### What you need to do
Set out the lines as a JSON list of strings, one string per line, with blank lines and pictures left out. Begin at the line containing "Does the chart contain any negative values?" and stop after the line containing "Which series has".

[Available records]

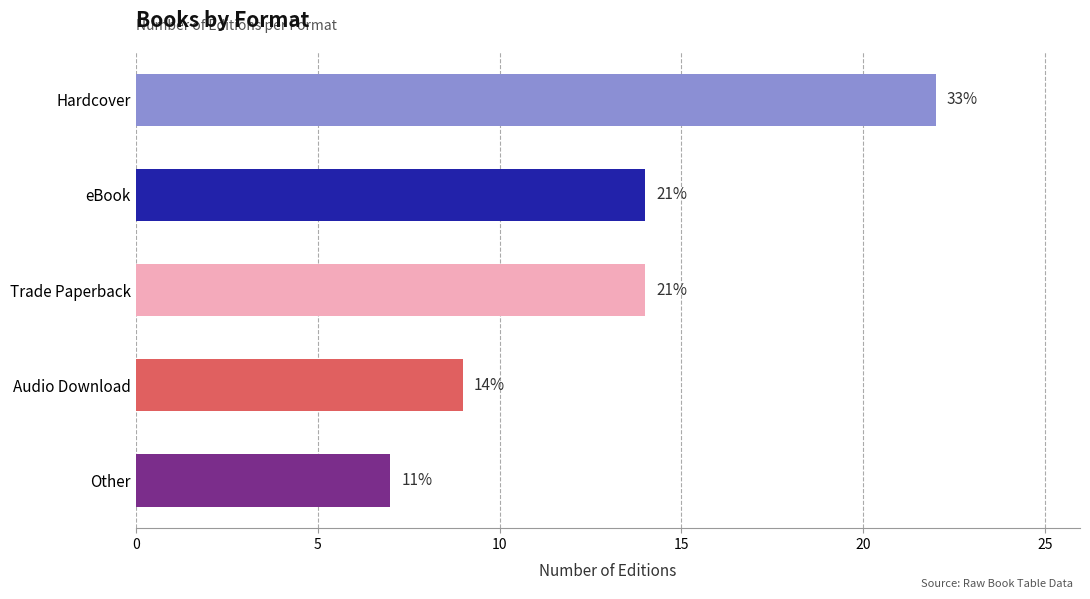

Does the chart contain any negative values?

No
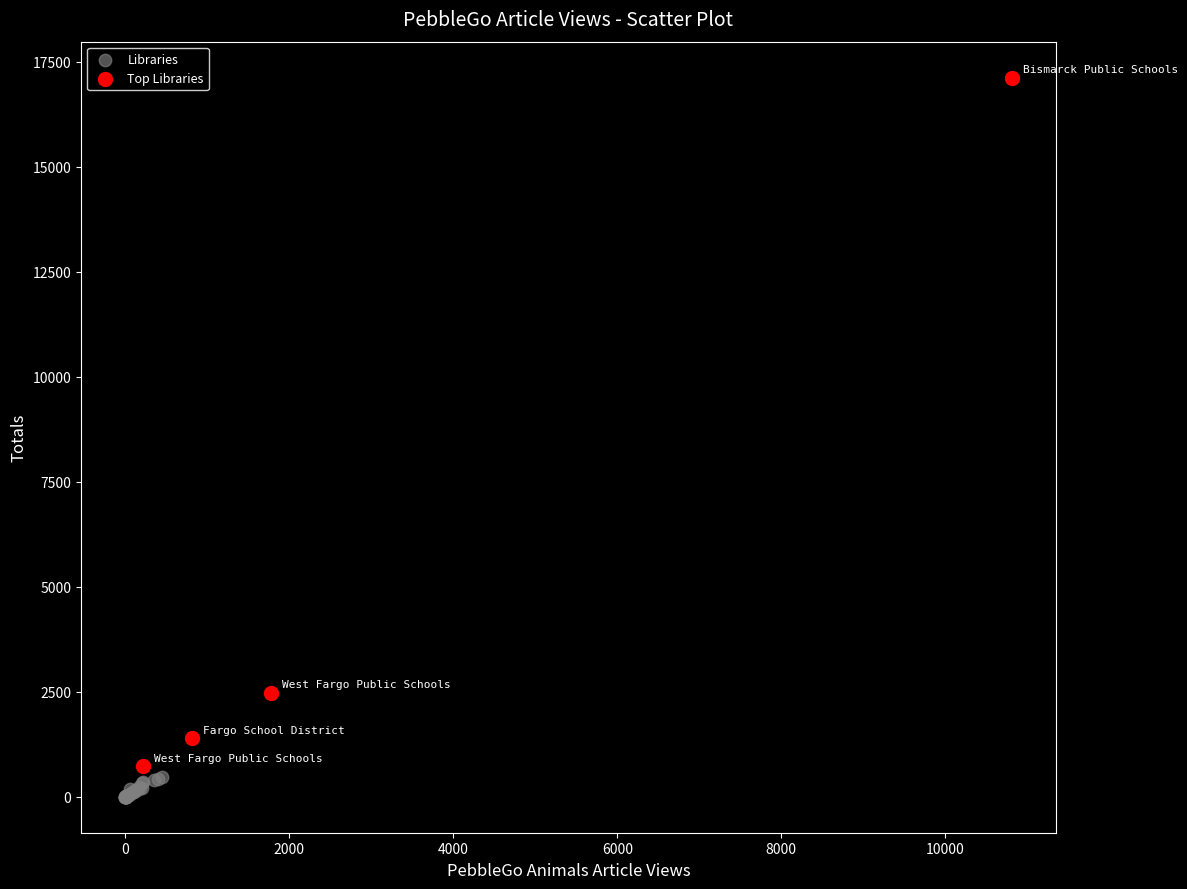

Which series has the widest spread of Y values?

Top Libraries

[/Available records]
[Available records]

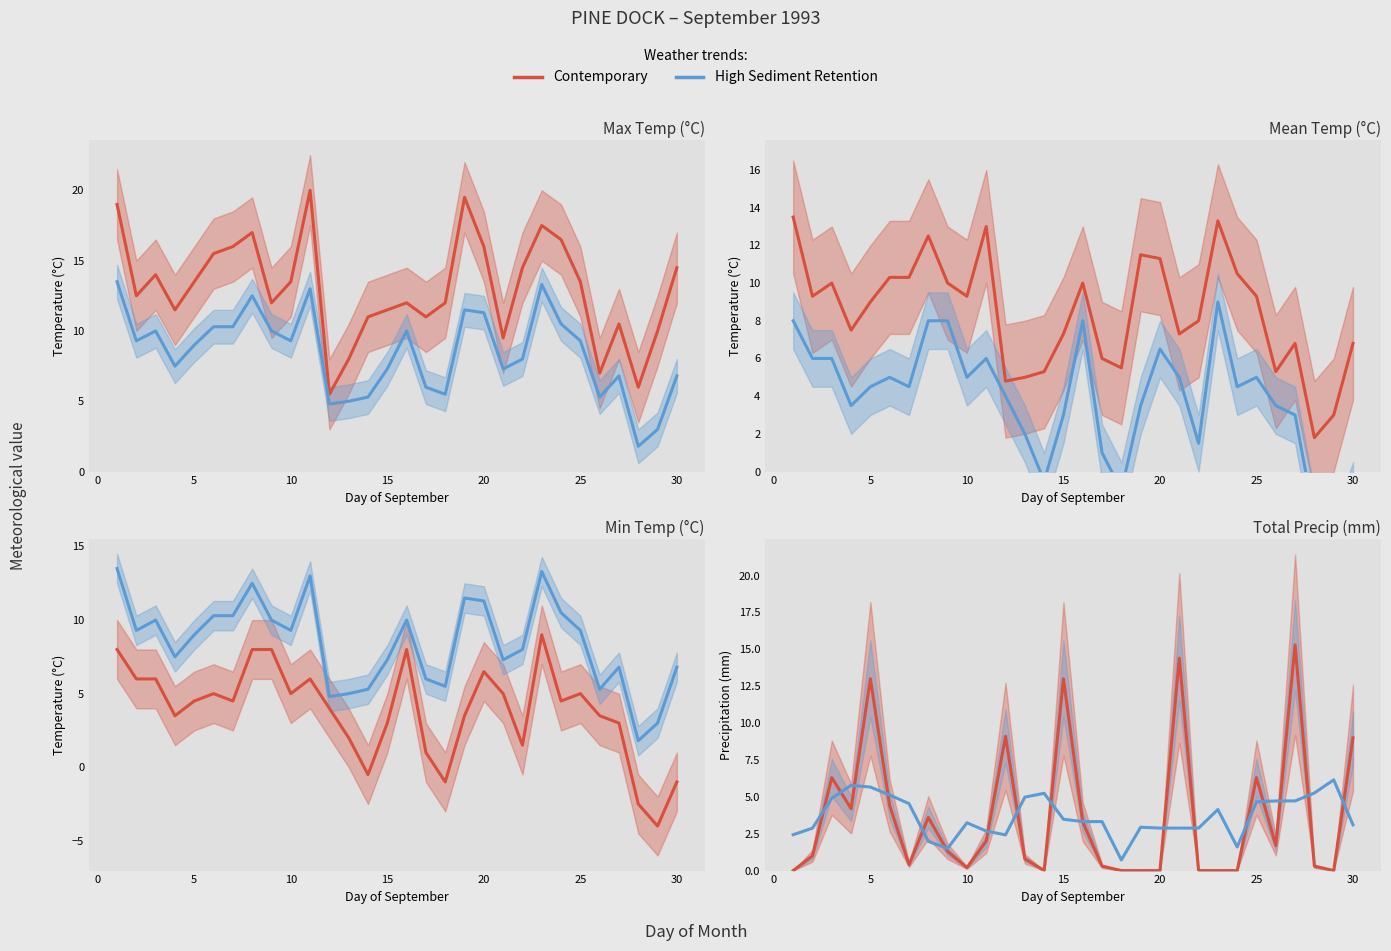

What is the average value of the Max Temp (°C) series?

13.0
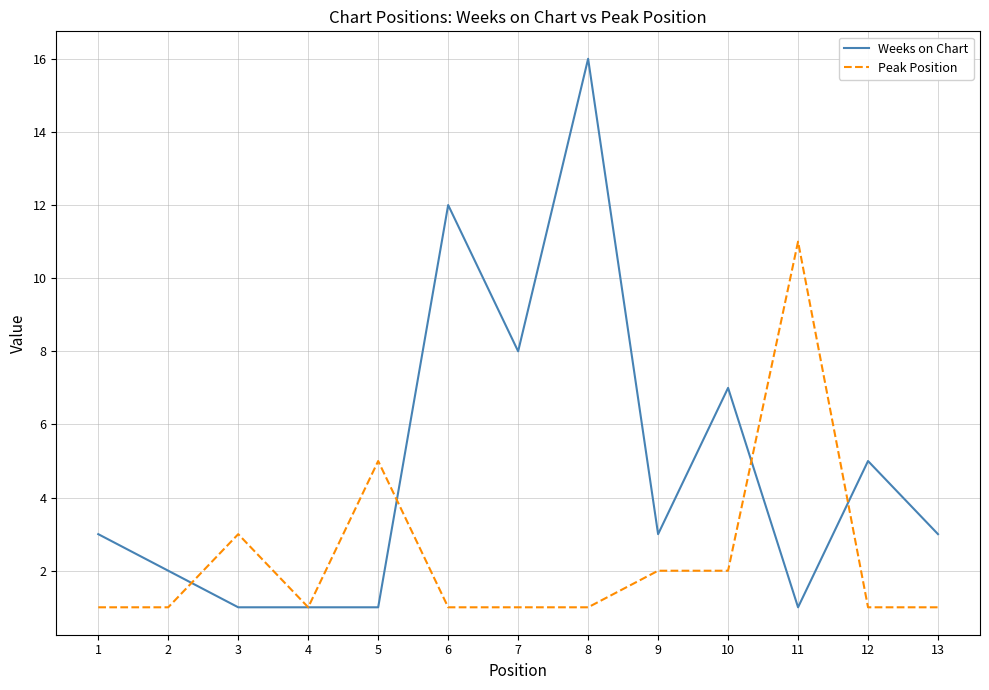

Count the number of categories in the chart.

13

[/Available records]

### Finished exercise
[
  "Does the chart contain any negative values?",
  "No",
  "Which series has the widest spread of Y values?"
]